### What is expected
Every single entry must be restated word for word.

Data supplied START

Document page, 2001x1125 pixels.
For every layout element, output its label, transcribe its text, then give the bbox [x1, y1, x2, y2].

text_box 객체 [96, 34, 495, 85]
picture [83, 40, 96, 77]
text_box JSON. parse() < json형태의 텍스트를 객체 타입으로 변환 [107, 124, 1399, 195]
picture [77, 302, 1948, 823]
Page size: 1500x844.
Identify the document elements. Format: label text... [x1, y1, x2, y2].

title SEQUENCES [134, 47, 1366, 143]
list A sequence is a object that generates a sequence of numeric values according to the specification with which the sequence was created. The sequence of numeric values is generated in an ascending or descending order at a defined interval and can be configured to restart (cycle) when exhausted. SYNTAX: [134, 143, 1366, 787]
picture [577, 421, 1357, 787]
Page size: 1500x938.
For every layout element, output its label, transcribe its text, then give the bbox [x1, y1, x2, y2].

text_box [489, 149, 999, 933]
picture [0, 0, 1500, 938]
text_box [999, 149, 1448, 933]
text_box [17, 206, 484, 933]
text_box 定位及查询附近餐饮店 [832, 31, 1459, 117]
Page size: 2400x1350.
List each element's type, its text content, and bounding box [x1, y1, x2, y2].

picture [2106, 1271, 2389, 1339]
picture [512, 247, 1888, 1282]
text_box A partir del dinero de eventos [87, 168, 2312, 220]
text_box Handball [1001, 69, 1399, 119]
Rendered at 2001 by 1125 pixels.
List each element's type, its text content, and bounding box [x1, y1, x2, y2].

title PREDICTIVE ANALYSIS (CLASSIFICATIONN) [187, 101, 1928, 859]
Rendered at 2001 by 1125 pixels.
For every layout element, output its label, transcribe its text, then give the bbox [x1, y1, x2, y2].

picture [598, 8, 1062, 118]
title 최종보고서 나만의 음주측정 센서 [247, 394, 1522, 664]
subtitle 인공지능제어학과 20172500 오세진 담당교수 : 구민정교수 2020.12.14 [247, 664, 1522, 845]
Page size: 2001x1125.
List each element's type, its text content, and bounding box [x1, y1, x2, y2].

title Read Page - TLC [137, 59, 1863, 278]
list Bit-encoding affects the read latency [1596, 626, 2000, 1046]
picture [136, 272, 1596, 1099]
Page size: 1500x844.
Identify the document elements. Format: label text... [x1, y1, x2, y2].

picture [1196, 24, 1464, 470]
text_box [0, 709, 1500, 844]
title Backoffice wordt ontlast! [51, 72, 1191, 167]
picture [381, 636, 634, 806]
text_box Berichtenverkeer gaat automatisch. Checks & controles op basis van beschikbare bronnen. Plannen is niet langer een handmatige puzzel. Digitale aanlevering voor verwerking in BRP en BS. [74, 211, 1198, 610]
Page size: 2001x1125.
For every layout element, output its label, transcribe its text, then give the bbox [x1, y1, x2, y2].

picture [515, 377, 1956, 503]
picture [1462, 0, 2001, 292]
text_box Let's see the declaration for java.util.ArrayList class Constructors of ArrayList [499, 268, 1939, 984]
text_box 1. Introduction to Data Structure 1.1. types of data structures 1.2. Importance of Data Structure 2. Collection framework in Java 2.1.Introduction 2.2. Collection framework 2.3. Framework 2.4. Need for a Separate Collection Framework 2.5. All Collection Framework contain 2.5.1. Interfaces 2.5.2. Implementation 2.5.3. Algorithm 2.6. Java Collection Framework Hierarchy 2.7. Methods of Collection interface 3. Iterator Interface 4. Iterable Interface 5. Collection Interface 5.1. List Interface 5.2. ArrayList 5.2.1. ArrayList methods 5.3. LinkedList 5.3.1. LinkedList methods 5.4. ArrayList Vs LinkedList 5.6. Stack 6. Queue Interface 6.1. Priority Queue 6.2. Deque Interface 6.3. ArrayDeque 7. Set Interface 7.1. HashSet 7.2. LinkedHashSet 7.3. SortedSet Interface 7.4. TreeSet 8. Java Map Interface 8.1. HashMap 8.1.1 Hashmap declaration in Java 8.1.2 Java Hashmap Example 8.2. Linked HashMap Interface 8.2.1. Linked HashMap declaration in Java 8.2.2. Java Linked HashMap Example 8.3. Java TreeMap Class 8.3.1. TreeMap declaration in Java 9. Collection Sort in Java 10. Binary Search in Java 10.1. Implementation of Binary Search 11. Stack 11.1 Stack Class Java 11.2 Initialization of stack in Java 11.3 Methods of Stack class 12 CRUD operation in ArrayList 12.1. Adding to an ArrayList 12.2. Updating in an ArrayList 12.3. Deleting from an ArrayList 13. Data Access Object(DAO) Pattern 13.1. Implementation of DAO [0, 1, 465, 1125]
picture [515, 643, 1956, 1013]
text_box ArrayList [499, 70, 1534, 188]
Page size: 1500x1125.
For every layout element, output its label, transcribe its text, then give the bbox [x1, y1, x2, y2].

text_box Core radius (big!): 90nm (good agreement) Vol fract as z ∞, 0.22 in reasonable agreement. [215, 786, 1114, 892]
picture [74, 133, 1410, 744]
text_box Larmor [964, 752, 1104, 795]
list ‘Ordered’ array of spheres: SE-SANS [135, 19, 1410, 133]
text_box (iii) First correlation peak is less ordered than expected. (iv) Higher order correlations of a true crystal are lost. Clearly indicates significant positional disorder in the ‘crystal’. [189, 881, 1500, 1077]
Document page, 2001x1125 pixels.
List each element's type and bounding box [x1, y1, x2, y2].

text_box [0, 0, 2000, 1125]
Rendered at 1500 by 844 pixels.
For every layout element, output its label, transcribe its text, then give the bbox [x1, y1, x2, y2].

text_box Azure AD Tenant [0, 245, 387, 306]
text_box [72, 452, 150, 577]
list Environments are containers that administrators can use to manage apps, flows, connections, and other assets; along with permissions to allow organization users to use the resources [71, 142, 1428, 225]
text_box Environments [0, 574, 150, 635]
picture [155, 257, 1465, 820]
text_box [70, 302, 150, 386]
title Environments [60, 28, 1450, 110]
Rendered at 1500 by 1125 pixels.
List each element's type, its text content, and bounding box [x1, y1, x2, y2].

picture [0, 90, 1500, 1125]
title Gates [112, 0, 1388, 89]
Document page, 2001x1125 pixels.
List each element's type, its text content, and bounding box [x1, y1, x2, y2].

Data supplied END

### Result
Document page, 2001x1125 pixels.
For every layout element, output its label, transcribe its text, then give the bbox [x1, y1, x2, y2].

text_box 객체 [96, 34, 495, 85]
picture [83, 40, 96, 77]
text_box JSON. parse() < json형태의 텍스트를 객체 타입으로 변환 [107, 124, 1399, 195]
picture [77, 302, 1948, 823]
Page size: 1500x844.
Identify the document elements. Format: label text... [x1, y1, x2, y2].

title SEQUENCES [134, 47, 1366, 143]
list A sequence is a object that generates a sequence of numeric values according to the specification with which the sequence was created. The sequence of numeric values is generated in an ascending or descending order at a defined interval and can be configured to restart (cycle) when exhausted. SYNTAX: [134, 143, 1366, 787]
picture [577, 421, 1357, 787]
Page size: 1500x938.
For every layout element, output its label, transcribe its text, then give the bbox [x1, y1, x2, y2].

text_box [489, 149, 999, 933]
picture [0, 0, 1500, 938]
text_box [999, 149, 1448, 933]
text_box [17, 206, 484, 933]
text_box 定位及查询附近餐饮店 [832, 31, 1459, 117]
Page size: 2400x1350.
List each element's type, its text content, and bounding box [x1, y1, x2, y2].

picture [2106, 1271, 2389, 1339]
picture [512, 247, 1888, 1282]
text_box A partir del dinero de eventos [87, 168, 2312, 220]
text_box Handball [1001, 69, 1399, 119]
Rendered at 2001 by 1125 pixels.
List each element's type, its text content, and bounding box [x1, y1, x2, y2].

title PREDICTIVE ANALYSIS (CLASSIFICATIONN) [187, 101, 1928, 859]
Rendered at 2001 by 1125 pixels.
For every layout element, output its label, transcribe its text, then give the bbox [x1, y1, x2, y2].

picture [598, 8, 1062, 118]
title 최종보고서 나만의 음주측정 센서 [247, 394, 1522, 664]
subtitle 인공지능제어학과 20172500 오세진 담당교수 : 구민정교수 2020.12.14 [247, 664, 1522, 845]
Page size: 2001x1125.
List each element's type, its text content, and bounding box [x1, y1, x2, y2].

title Read Page - TLC [137, 59, 1863, 278]
list Bit-encoding affects the read latency [1596, 626, 2000, 1046]
picture [136, 272, 1596, 1099]
Page size: 1500x844.
Identify the document elements. Format: label text... [x1, y1, x2, y2].

picture [1196, 24, 1464, 470]
text_box [0, 709, 1500, 844]
title Backoffice wordt ontlast! [51, 72, 1191, 167]
picture [381, 636, 634, 806]
text_box Berichtenverkeer gaat automatisch. Checks & controles op basis van beschikbare bronnen. Plannen is niet langer een handmatige puzzel. Digitale aanlevering voor verwerking in BRP en BS. [74, 211, 1198, 610]
Page size: 2001x1125.
For every layout element, output its label, transcribe its text, then give the bbox [x1, y1, x2, y2].

picture [515, 377, 1956, 503]
picture [1462, 0, 2001, 292]
text_box Let's see the declaration for java.util.ArrayList class Constructors of ArrayList [499, 268, 1939, 984]
text_box 1. Introduction to Data Structure 1.1. types of data structures 1.2. Importance of Data Structure 2. Collection framework in Java 2.1.Introduction 2.2. Collection framework 2.3. Framework 2.4. Need for a Separate Collection Framework 2.5. All Collection Framework contain 2.5.1. Interfaces 2.5.2. Implementation 2.5.3. Algorithm 2.6. Java Collection Framework Hierarchy 2.7. Methods of Collection interface 3. Iterator Interface 4. Iterable Interface 5. Collection Interface 5.1. List Interface 5.2. ArrayList 5.2.1. ArrayList methods 5.3. LinkedList 5.3.1. LinkedList methods 5.4. ArrayList Vs LinkedList 5.6. Stack 6. Queue Interface 6.1. Priority Queue 6.2. Deque Interface 6.3. ArrayDeque 7. Set Interface 7.1. HashSet 7.2. LinkedHashSet 7.3. SortedSet Interface 7.4. TreeSet 8. Java Map Interface 8.1. HashMap 8.1.1 Hashmap declaration in Java 8.1.2 Java Hashmap Example 8.2. Linked HashMap Interface 8.2.1. Linked HashMap declaration in Java 8.2.2. Java Linked HashMap Example 8.3. Java TreeMap Class 8.3.1. TreeMap declaration in Java 9. Collection Sort in Java 10. Binary Search in Java 10.1. Implementation of Binary Search 11. Stack 11.1 Stack Class Java 11.2 Initialization of stack in Java 11.3 Methods of Stack class 12 CRUD operation in ArrayList 12.1. Adding to an ArrayList 12.2. Updating in an ArrayList 12.3. Deleting from an ArrayList 13. Data Access Object(DAO) Pattern 13.1. Implementation of DAO [0, 1, 465, 1125]
picture [515, 643, 1956, 1013]
text_box ArrayList [499, 70, 1534, 188]
Page size: 1500x1125.
For every layout element, output its label, transcribe its text, then give the bbox [x1, y1, x2, y2].

text_box Core radius (big!): 90nm (good agreement) Vol fract as z ∞, 0.22 in reasonable agreement. [215, 786, 1114, 892]
picture [74, 133, 1410, 744]
text_box Larmor [964, 752, 1104, 795]
list ‘Ordered’ array of spheres: SE-SANS [135, 19, 1410, 133]
text_box (iii) First correlation peak is less ordered than expected. (iv) Higher order correlations of a true crystal are lost. Clearly indicates significant positional disorder in the ‘crystal’. [189, 881, 1500, 1077]
Document page, 2001x1125 pixels.
List each element's type and bounding box [x1, y1, x2, y2].

text_box [0, 0, 2000, 1125]
Rendered at 1500 by 844 pixels.
For every layout element, output its label, transcribe its text, then give the bbox [x1, y1, x2, y2].

text_box Azure AD Tenant [0, 245, 387, 306]
text_box [72, 452, 150, 577]
list Environments are containers that administrators can use to manage apps, flows, connections, and other assets; along with permissions to allow organization users to use the resources [71, 142, 1428, 225]
text_box Environments [0, 574, 150, 635]
picture [155, 257, 1465, 820]
text_box [70, 302, 150, 386]
title Environments [60, 28, 1450, 110]
Rendered at 1500 by 1125 pixels.
List each element's type, its text content, and bounding box [x1, y1, x2, y2].

picture [0, 90, 1500, 1125]
title Gates [112, 0, 1388, 89]
Document page, 2001x1125 pixels.
List each element's type, its text content, and bounding box [x1, y1, x2, y2].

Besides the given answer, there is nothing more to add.